───── Text passage
Sculptor Jacob Burmood stood on a high ladder beneath a large elm tree. The sound of his buffing tool mingled with the late-afternoon chorus of cicadas at his rural, open-air studio in Ottawa, Kansas.

“This tree is really my studio,” Burmood said. “It’s really peaceful and I love the cicadas. That’s my music.”

Burmood was burnishing the aluminum skin of “Draped Form,” a 12-foot sculpture to be installed at Swope Park for Open Spaces, the metro-area art extravaganza that kicks off this weekend.

When Burmood first heard about the call for art work, he thought his silvery, cascading form would fit right in. It’s something he’d been working on for the past three years.

“I am excited for people to discover this and just come across it as they enter the park,” he said. “Swope Park is such a wild forest, with so many curving roads, I felt like just aesthetically this piece would fit into that environment.”

Credit Julie Denesha / KCUR 89.3FM
/
KCUR 89.3FM
Weighing half a ton, Burmood's sculpture dominates his open-air studio.
──────────
───── Extracted records
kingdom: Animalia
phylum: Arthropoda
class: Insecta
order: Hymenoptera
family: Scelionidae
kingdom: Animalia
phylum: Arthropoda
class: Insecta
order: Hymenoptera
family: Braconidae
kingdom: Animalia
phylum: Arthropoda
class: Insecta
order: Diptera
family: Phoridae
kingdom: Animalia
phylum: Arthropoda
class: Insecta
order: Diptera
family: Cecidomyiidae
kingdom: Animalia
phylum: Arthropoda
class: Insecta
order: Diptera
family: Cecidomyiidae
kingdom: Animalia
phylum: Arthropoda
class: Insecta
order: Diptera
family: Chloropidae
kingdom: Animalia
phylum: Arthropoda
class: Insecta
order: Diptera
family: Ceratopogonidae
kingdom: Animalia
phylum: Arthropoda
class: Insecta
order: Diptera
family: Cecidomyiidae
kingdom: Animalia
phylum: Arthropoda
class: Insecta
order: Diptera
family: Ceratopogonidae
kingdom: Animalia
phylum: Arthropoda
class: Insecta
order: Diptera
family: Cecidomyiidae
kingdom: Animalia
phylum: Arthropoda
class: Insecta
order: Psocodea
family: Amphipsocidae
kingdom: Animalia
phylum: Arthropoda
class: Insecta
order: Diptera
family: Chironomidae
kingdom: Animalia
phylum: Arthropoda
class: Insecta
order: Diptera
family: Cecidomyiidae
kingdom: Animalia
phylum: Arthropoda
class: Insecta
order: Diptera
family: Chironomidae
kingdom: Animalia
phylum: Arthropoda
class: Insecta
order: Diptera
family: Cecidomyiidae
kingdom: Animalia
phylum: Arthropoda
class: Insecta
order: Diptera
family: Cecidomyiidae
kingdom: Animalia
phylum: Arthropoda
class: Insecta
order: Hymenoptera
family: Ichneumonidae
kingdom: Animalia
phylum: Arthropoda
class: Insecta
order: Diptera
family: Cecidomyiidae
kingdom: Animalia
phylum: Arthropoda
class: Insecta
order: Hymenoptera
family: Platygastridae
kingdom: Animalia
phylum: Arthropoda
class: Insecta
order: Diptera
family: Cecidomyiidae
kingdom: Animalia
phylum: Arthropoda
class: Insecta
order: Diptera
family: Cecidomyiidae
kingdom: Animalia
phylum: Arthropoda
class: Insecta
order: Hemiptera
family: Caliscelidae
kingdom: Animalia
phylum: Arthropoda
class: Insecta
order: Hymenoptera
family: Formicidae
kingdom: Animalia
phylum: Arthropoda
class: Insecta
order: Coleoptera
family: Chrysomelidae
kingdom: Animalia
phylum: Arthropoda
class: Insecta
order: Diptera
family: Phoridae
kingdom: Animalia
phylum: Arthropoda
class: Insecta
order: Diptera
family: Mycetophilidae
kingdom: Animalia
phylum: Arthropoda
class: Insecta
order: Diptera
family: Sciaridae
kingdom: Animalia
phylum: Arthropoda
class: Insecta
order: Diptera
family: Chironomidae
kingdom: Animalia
──────────
Task 1 - Reproduce the article about sculptor Jacob Burmood from "Sculptor Jacob Burmood" to "past three years.".
Task 2 - Write what follows in the article about sculptor Jacob Burmood, starting after its last sentence.

Answer 1 -
Sculptor Jacob Burmood stood on a high ladder beneath a large elm tree. The sound of his buffing tool mingled with the late-afternoon chorus of cicadas at his rural, open-air studio in Ottawa, Kansas.

“This tree is really my studio,” Burmood said. “It’s really peaceful and I love the cicadas. That’s my music.”

Burmood was burnishing the aluminum skin of “Draped Form,” a 12-foot sculpture to be installed at Swope Park for Open Spaces, the metro-area art extravaganza that kicks off this weekend.

When Burmood first heard about the call for art work, he thought his silvery, cascading form would fit right in. It’s something he’d been working on for the past three years.

Answer 2 -
To create folds in the large-scale sculpture before covering it in cold cast aluminum, Burmood suspended resin-soaked cloth. Tension from the earthly tug of gravity, he said, is a challenge he battles constantly.

“I wish that I could work in outer space in zero gravity and just kind of tug on the cloth and let it do more of its own thing. But gravity really has such an impact on it that I have no choice but to collaborate with that force.”

The process is a series of trial and error. Once the cloth hardens, it can take several attempts before he finds a composition that satisfies him.

“For every sculpture that I think is successful, there’s a pile of rigidizied cloth that I can’t do anything with,” he said.

The ten-acre farm next to a gravel road where he works might seem like a stark contrast to the urban park where Burmood’s sculpture will greet visitors during Open Spaces, but he said he has a special connection to the Swope Park neighborhood. He lived in a house near the park for a year after moving to the metro area in 2013, right after earning a Master of Fine Arts in Ceramics at the University of Kansas.
 

Credit Julie Denesha / KCUR 89.3FM
/
KCUR 89.3FM
Hanging from another branch of Burmood's tree is a figural sculpture in progress, a work commissioned by the National Soccer Hall of Fame in Frisco, Texas.

Burmood said he found inspiration while exploring the area.

“You’d see a lots of things that people had just left. I’d see a pile of orange PVC pipe or, you know, the contents of an entire house dumped. It was unfortunate but, as a sculptor, it was also interesting.”